>>
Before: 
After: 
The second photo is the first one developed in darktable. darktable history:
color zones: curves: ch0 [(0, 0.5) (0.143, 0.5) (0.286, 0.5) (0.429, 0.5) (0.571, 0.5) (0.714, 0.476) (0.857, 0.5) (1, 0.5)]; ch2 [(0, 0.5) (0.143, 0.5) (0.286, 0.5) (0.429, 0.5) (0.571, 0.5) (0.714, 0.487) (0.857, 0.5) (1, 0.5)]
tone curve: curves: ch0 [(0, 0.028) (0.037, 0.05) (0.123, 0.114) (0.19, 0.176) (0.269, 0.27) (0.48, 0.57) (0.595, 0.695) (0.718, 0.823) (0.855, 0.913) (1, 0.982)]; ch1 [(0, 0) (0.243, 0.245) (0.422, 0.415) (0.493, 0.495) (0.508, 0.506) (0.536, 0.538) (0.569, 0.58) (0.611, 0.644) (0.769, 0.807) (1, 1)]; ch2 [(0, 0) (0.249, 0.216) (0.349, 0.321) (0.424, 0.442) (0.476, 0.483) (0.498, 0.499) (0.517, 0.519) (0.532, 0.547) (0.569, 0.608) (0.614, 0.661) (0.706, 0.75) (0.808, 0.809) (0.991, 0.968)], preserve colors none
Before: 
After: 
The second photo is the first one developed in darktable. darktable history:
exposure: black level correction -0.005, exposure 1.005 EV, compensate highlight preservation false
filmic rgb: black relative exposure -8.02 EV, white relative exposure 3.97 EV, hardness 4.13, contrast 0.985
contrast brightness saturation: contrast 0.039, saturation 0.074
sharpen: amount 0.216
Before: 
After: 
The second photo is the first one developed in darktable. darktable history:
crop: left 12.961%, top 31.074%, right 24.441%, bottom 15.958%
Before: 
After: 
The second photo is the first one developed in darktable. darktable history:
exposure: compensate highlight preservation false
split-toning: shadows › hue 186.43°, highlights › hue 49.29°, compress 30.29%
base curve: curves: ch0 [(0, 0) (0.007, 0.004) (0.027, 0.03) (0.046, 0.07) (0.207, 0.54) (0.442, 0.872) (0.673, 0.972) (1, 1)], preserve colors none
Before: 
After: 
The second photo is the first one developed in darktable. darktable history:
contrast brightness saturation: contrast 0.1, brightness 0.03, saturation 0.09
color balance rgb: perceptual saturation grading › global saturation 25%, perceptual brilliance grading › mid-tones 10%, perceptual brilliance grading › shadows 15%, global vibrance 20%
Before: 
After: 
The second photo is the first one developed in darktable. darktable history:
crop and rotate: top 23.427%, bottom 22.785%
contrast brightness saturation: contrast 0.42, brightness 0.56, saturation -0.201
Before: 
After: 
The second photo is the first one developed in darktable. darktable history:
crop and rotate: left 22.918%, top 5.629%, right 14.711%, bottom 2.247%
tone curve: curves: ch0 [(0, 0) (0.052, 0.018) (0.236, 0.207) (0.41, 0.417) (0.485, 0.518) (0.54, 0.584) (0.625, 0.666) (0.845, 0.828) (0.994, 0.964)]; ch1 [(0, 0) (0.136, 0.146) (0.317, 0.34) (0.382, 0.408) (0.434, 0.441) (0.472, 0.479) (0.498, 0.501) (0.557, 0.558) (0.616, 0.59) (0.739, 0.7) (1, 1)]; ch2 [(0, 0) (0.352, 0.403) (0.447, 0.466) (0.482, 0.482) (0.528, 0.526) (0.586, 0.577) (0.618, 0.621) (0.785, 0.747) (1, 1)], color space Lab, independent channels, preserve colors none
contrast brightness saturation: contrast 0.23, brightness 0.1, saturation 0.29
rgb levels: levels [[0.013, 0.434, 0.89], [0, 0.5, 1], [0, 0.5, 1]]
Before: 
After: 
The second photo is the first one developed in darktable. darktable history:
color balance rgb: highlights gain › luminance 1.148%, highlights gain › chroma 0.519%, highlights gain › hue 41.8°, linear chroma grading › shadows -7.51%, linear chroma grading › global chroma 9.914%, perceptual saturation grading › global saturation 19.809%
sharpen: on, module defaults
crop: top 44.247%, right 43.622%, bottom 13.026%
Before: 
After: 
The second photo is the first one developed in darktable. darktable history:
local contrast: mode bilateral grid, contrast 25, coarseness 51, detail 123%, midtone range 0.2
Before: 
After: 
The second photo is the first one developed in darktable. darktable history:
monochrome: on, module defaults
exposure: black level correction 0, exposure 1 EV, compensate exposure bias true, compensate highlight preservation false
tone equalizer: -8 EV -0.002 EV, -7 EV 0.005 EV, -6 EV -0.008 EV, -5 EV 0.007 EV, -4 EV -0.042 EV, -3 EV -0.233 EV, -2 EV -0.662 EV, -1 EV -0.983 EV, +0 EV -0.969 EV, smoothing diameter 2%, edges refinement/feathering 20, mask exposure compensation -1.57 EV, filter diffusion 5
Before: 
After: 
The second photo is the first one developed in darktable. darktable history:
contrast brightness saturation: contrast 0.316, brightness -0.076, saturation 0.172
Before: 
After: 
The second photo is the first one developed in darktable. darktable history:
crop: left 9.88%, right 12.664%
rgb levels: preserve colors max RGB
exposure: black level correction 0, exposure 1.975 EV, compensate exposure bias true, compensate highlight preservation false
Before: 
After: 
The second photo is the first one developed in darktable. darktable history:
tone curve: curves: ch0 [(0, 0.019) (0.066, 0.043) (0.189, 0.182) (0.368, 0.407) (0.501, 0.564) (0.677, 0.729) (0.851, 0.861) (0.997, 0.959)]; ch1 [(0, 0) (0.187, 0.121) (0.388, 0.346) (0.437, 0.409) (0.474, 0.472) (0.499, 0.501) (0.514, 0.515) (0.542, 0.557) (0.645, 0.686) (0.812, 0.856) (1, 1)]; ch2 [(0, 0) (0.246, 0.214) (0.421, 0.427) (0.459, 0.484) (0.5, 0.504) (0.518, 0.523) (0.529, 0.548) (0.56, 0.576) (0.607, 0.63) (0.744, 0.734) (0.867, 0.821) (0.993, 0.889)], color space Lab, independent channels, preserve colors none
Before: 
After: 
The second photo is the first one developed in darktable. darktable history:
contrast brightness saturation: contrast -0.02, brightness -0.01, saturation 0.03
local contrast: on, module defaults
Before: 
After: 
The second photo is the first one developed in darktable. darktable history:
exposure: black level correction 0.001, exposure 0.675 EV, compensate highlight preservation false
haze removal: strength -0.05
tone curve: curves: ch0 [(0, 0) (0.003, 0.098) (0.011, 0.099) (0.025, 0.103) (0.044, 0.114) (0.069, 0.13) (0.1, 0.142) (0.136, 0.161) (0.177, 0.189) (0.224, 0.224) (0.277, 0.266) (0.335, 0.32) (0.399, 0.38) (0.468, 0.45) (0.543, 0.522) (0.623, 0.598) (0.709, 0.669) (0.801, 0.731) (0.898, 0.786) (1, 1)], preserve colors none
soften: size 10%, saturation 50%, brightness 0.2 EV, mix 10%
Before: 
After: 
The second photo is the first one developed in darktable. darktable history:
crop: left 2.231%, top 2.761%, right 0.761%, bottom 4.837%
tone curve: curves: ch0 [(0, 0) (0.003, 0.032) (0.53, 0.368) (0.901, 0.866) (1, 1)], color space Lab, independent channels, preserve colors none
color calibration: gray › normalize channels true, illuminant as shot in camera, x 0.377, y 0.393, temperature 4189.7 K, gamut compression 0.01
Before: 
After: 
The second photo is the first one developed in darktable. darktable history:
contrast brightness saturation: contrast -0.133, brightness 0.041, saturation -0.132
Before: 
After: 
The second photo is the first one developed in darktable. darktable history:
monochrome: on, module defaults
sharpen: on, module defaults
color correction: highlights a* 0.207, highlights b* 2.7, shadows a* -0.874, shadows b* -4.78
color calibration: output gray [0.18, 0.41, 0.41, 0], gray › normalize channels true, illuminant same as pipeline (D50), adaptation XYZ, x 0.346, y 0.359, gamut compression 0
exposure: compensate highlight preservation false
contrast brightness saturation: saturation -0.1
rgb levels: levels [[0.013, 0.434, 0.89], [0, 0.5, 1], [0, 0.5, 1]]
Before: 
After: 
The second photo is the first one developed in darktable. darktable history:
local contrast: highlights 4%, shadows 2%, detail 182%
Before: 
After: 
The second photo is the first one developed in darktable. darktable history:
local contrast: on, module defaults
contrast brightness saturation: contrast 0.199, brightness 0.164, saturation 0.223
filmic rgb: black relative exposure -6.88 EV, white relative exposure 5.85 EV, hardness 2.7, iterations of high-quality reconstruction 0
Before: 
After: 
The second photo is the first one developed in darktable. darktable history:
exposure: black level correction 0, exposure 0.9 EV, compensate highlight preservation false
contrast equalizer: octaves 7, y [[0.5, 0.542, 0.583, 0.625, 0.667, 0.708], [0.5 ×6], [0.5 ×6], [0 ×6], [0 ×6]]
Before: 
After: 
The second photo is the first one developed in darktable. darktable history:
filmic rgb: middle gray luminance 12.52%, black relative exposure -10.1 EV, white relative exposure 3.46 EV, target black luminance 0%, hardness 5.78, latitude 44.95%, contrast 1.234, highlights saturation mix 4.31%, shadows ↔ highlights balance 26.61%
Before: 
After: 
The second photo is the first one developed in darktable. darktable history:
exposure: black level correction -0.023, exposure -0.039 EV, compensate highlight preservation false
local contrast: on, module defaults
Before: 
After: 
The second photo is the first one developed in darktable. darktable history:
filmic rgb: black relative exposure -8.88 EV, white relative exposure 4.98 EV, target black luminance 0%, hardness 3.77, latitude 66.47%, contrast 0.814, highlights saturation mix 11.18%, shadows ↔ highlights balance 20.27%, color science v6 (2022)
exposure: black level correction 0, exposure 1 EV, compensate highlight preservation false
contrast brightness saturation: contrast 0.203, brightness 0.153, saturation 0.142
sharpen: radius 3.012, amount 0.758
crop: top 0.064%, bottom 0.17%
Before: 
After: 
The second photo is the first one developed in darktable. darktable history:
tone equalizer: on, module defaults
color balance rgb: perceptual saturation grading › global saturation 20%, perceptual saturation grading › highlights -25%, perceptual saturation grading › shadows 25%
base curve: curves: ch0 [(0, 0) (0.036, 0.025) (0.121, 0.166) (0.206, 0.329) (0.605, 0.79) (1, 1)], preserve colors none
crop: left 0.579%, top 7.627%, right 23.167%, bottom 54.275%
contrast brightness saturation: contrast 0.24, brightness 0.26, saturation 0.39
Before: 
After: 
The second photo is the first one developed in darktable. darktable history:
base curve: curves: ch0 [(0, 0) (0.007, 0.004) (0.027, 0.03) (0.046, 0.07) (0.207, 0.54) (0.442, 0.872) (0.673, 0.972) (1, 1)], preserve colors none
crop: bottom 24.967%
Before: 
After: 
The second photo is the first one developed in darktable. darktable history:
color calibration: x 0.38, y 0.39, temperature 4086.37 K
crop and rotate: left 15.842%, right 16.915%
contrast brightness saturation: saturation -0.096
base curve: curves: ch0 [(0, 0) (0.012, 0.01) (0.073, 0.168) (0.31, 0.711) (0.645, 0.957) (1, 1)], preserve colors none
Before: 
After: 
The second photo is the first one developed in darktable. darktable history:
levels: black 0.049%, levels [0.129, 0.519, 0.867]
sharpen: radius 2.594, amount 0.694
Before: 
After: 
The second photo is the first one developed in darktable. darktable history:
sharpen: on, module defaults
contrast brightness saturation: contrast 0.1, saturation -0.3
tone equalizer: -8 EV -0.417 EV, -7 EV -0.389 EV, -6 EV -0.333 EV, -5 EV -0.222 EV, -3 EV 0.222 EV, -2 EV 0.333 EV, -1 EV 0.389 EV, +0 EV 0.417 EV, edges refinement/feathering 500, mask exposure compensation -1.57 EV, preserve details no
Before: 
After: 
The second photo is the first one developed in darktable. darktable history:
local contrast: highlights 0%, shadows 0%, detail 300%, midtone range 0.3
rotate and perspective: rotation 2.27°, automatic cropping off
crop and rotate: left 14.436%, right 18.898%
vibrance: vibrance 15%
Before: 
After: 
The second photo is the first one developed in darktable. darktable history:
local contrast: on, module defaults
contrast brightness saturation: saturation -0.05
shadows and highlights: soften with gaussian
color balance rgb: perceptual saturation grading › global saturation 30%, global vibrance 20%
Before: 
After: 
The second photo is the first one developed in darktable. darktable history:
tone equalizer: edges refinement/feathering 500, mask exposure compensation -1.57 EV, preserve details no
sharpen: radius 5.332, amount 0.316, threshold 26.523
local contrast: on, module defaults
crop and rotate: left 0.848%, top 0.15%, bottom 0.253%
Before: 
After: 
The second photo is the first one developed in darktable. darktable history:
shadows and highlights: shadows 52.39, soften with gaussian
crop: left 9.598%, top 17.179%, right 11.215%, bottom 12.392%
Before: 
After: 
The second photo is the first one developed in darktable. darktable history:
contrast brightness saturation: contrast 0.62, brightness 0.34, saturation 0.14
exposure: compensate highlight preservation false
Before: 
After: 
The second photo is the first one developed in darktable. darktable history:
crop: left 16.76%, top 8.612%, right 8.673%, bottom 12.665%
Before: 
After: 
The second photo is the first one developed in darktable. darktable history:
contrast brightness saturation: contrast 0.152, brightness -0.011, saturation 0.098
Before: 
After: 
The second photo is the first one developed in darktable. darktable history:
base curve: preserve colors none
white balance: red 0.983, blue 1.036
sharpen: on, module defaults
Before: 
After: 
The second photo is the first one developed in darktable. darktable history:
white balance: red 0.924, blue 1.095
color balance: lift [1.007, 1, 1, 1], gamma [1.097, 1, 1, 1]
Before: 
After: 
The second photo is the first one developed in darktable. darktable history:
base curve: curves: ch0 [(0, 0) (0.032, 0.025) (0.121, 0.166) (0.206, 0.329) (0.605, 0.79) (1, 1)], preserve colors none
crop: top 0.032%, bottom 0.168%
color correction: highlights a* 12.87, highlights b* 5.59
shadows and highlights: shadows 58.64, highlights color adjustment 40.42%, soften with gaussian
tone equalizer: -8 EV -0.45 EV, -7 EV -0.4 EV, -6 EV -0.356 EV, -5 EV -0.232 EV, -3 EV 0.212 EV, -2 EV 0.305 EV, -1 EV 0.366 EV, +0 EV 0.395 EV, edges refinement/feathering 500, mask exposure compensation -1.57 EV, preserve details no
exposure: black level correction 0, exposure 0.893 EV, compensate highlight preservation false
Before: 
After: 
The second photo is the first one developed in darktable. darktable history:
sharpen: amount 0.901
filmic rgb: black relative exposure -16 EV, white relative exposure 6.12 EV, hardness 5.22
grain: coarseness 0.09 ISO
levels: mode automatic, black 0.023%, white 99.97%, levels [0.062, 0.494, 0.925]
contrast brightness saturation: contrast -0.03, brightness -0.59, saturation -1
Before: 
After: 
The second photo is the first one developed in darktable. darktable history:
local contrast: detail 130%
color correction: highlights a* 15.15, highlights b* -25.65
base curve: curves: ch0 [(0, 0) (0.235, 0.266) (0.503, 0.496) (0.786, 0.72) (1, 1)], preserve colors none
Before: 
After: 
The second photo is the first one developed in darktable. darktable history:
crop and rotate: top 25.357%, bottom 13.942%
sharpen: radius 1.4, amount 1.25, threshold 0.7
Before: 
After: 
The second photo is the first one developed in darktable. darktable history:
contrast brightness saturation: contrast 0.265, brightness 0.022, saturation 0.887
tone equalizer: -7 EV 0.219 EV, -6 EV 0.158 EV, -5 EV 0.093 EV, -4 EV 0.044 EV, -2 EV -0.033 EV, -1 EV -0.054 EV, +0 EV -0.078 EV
<<
YOUR INSTRUCTIONS: Please copy out unchanged every line from the start of the rows through the line containing "tone curve: curves: ch0 [(0, 0.028)", with both ends included.

COMPLETED EXERCISE:
Before: 
After: 
The second photo is the first one developed in darktable. darktable history:
color zones: curves: ch0 [(0, 0.5) (0.143, 0.5) (0.286, 0.5) (0.429, 0.5) (0.571, 0.5) (0.714, 0.476) (0.857, 0.5) (1, 0.5)]; ch2 [(0, 0.5) (0.143, 0.5) (0.286, 0.5) (0.429, 0.5) (0.571, 0.5) (0.714, 0.487) (0.857, 0.5) (1, 0.5)]
tone curve: curves: ch0 [(0, 0.028) (0.037, 0.05) (0.123, 0.114) (0.19, 0.176) (0.269, 0.27) (0.48, 0.57) (0.595, 0.695) (0.718, 0.823) (0.855, 0.913) (1, 0.982)]; ch1 [(0, 0) (0.243, 0.245) (0.422, 0.415) (0.493, 0.495) (0.508, 0.506) (0.536, 0.538) (0.569, 0.58) (0.611, 0.644) (0.769, 0.807) (1, 1)]; ch2 [(0, 0) (0.249, 0.216) (0.349, 0.321) (0.424, 0.442) (0.476, 0.483) (0.498, 0.499) (0.517, 0.519) (0.532, 0.547) (0.569, 0.608) (0.614, 0.661) (0.706, 0.75) (0.808, 0.809) (0.991, 0.968)], preserve colors none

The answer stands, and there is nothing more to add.